Michelle Obama: Die bessere Hillary

Michelle Obama wird im Wahlkampf immer wichtiger für die Kandidatin Hillary Clinton. Sie steht für Glaubwürdigkeit, Leidenschaft und Überzeugung.

War das der Wendepunkt im Kampf um das Weiße Haus? Donald Trump verteidigte sich in Florida gegen den Vorwurf, ein Frauen-Grapscher zu sein, während seine Rivalin fast gleichzeitig in New Hampshire auf die Bühne ging und Trumps Verhalten in einer emotionalen Rede als menschenverachtend und frauenfeindlich angriff. Doch Trumps Kontrahentin hieß nicht Hillary Clinton. Sie hieß Michelle Obama. Die Frau des scheidenden Präsidenten wird immer mehr zur wichtigsten Wahlkampfhelferin für Clinton.
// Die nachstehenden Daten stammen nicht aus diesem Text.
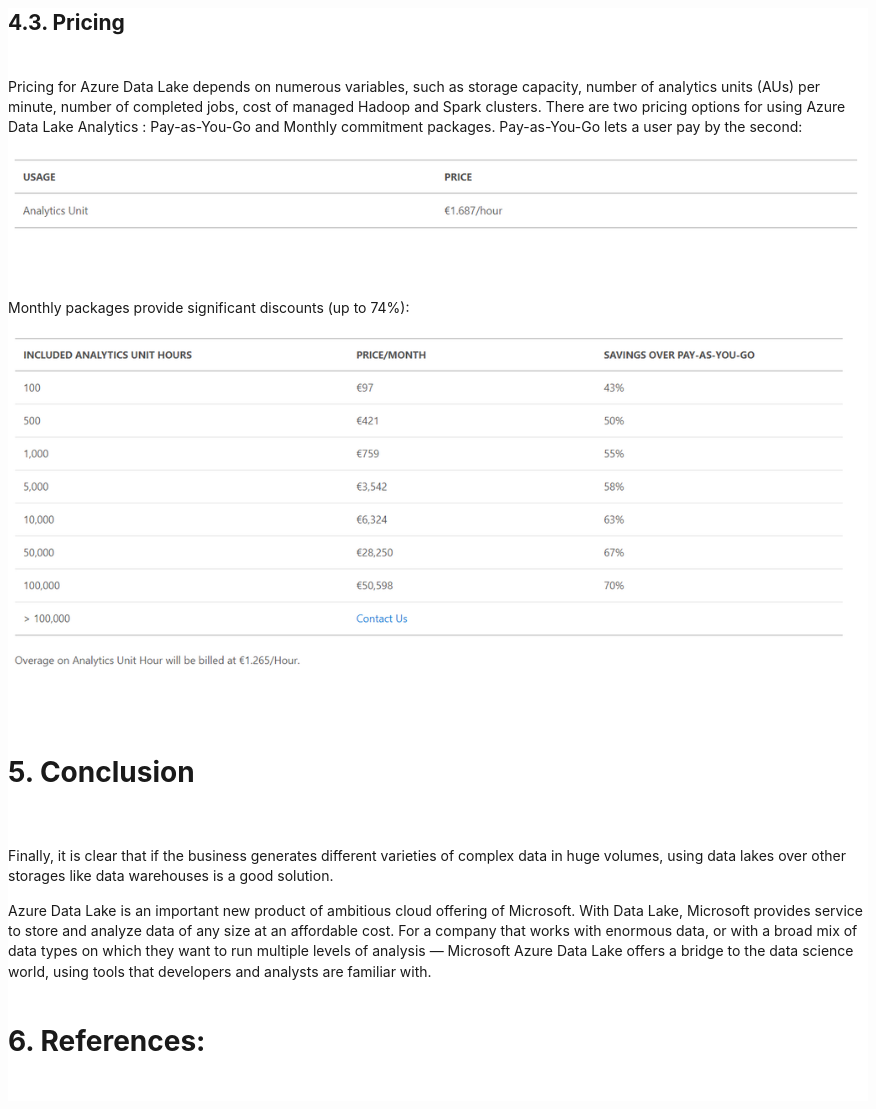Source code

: <h2>4.3.	Pricing </h2><br>
Pricing for Azure Data Lake depends on numerous variables, such as storage capacity, number of analytics units (AUs) per minute, number of completed jobs, cost of managed Hadoop and Spark clusters.
There are two pricing options for using Azure Data Lake Analytics : Pay-as-You-Go and Monthly commitment packages.
Pay-as-You-Go lets a user pay by the second:
 
  <p align="center"><img src="./Images/Figure%2016%20Data%20Lake%20Analytics%20Pay-as-You-Go%20pricing.png" title="pricing-per-use"/></p><br>

<p>Monthly packages provide significant discounts (up to 74%):</p>
            
<p align="center"><img src="./Images/Figure%2017%20Data%20Lake%20Analytics%20monthly%20packages%20pricing.png" title="monthly-pricing"/></p><br>

<h1>5.	Conclusion </h1><br>
<p>Finally, it is clear that if the business generates different varieties of complex data in huge volumes, using data lakes over other storages like data warehouses is a good solution. </p>
<p>Azure Data Lake is an  important new product of ambitious cloud offering of Microsoft. With Data Lake, Microsoft provides service to store and analyze data of any size at an affordable cost. For a company that works with enormous data, or with a broad mix of data types on which they want to run multiple levels of analysis — Microsoft Azure Data Lake offers a bridge to the data science world, using tools  that developers and analysts are familiar with.  </p>














<h1>6.	References:</h1><br>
Michelle Obama verbreitet bei ihren Auftritten all das, was viele Amerikaner bei Clinton vermissen: Glaubwürdigkeit, Leidenschaft und ehrliche Überzeugung. „Es tut weh, es tut weh“, sagte Obama über Trumps Äußerungen. „Es ist an der Zeit, aufzustehen und zu sagen: Genug ist genug.“ Sie sei bis ins Mark erschüttert – und das glaubte man ihr auch, denn ihre Stimme zitterte vor Wut darüber, dass sich einer wie Trump heutzutage immer noch damit brüsten kann, Frauen wie Freiwilid zu behandeln, um das Ganze dann als harmlose Witzeleien unter Männern abzutun.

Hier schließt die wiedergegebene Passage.